> **Exercise brief**:
In the biopsy essay, why does the writer say at the very start that they do not have cancer? Answer in one to three sentences.

Supplied passage START

A Funny Thing Happened on the Way to the Biopsy

Let me start by saying that I do not have cancer. I figure I should mention that right off the bat for the tl;dr crowd. I feel it’s my calling to gross people out, not cause undue worry.

So why am I even bringing up the big C? It is because I am old, and old people routinely have blood drawn so doctors can tell what’s what. In my case, most are normal. Sure, my triglycerides level is indicative of a man who loves his bourbon and my A1C puts me on the cusp of prediabetes and diabetes. Other than that, all was well. Until it wasn’t.

Recent lab work has shown my PSA (prostate-specific antigen) level to be on the rise. It was not at “holy shit!” level, but high enough for my PCP to refer me to a urologist.

During the first appointment with the specialist, he asked about my symptoms, which were the usual nocturnal peeing habit common among old farts. He then ordered a new PSA test because sometimes the results are wrong. I got another test with an even higher PSA.

When I went to see the urologist again, he was more concerned than I was. I had read that a PSA between 4.5 and 10 put the cancer risk at 25%, which was not too bad. When I quoted this to him, he shook his head. That day, I found out that my velocity of PSA levels not only made the prostate-cancer risk higher, it also increased the odds of it being more aggressive. He said I needed to get an MRI pronto.

Well, shit. It was not like I was being handed a death sentence, at least not yet and probably not at all. After all, prostate cancer was usually something you died with rather than from, according to an article in Esquire. That worked for me. I would be perfectly happy to make it another 20-30 years and have “What didn’t kill him?” as a COD in my autopsy report.

Supplied passage END
Source information START

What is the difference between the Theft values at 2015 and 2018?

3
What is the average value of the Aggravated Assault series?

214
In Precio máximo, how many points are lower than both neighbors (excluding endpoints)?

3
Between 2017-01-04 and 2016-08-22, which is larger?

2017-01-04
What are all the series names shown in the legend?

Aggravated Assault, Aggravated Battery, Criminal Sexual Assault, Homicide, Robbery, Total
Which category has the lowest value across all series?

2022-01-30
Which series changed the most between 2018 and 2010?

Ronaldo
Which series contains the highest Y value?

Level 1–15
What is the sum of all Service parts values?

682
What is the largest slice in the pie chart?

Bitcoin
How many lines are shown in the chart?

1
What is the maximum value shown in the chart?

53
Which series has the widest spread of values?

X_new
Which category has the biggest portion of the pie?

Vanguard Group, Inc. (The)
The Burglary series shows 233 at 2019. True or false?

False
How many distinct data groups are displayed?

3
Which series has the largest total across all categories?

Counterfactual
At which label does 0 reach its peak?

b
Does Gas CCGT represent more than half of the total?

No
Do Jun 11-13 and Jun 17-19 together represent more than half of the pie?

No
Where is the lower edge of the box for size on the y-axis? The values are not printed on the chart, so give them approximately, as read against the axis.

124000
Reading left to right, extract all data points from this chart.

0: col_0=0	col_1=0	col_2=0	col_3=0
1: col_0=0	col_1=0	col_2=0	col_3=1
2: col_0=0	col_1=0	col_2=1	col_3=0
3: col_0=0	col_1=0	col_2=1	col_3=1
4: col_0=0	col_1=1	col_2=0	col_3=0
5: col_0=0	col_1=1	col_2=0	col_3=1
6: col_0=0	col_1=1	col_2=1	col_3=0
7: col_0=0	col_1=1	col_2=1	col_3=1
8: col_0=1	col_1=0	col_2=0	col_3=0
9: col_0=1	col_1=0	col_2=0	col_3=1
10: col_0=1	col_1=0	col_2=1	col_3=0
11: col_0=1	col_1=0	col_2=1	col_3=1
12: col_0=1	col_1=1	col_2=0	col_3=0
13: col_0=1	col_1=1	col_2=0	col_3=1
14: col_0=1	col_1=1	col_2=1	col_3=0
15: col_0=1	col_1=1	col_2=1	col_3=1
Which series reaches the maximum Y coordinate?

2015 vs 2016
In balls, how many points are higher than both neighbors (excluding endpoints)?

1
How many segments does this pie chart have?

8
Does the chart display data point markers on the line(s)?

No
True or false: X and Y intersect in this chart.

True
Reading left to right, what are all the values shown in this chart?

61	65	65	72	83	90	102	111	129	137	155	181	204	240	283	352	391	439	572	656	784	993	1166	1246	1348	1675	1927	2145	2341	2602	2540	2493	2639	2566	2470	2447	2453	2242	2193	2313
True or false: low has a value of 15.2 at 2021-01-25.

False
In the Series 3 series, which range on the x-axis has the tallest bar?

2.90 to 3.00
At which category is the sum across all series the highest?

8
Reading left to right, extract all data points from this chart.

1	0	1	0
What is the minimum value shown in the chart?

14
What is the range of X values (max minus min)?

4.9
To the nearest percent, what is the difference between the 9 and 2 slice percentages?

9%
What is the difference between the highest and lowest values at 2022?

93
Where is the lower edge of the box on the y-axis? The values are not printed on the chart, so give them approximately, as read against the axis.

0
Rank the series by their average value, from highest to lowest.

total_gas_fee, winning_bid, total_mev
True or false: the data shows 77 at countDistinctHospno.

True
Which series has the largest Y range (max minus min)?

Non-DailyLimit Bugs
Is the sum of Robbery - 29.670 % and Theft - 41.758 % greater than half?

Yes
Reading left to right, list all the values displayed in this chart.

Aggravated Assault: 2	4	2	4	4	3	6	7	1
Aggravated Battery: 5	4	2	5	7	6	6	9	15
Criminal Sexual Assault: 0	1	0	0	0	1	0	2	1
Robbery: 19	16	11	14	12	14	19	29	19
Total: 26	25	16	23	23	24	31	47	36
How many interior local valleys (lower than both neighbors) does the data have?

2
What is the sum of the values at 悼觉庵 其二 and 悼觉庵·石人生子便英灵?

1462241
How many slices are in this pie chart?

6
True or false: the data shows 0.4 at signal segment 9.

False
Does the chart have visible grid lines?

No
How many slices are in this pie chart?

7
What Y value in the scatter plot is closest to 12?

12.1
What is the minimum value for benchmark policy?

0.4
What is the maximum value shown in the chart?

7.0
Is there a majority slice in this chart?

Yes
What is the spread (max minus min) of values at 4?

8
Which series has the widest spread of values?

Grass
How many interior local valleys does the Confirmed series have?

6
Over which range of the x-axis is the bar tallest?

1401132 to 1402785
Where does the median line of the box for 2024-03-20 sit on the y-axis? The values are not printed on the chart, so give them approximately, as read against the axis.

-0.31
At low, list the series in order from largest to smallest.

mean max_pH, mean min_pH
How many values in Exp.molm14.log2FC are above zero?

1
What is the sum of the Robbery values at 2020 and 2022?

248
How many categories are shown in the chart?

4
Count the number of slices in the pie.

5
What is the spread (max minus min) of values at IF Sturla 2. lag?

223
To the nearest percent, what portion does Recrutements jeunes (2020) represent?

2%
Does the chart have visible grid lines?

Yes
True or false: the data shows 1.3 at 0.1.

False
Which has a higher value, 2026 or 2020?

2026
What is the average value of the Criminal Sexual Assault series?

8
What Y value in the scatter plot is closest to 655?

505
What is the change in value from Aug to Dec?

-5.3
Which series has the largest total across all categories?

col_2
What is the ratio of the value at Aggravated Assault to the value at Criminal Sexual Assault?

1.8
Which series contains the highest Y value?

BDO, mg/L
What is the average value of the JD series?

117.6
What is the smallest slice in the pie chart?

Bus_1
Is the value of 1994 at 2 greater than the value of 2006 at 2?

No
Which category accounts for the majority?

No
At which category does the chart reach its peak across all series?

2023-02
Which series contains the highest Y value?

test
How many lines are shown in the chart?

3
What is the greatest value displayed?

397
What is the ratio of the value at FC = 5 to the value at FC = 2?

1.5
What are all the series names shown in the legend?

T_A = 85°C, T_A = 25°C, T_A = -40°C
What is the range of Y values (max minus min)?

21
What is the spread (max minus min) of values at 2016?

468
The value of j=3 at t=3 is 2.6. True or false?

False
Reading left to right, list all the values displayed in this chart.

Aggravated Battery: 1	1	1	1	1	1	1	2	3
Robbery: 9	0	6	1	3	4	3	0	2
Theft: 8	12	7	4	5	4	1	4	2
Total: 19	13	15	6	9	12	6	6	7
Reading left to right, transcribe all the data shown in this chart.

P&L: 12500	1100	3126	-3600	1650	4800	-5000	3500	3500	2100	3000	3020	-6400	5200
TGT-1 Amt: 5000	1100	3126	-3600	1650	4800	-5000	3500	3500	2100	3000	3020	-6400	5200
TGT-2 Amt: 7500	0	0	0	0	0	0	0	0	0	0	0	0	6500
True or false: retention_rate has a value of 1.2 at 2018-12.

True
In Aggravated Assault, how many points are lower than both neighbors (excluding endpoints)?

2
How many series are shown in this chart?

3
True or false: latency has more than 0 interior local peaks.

Source information END

> **Output for this exercise**:
The writer wants readers who won't finish the piece (the "tl;dr crowd") to know it right away. The writer also considers their calling to be grossing people out, not causing undue worry.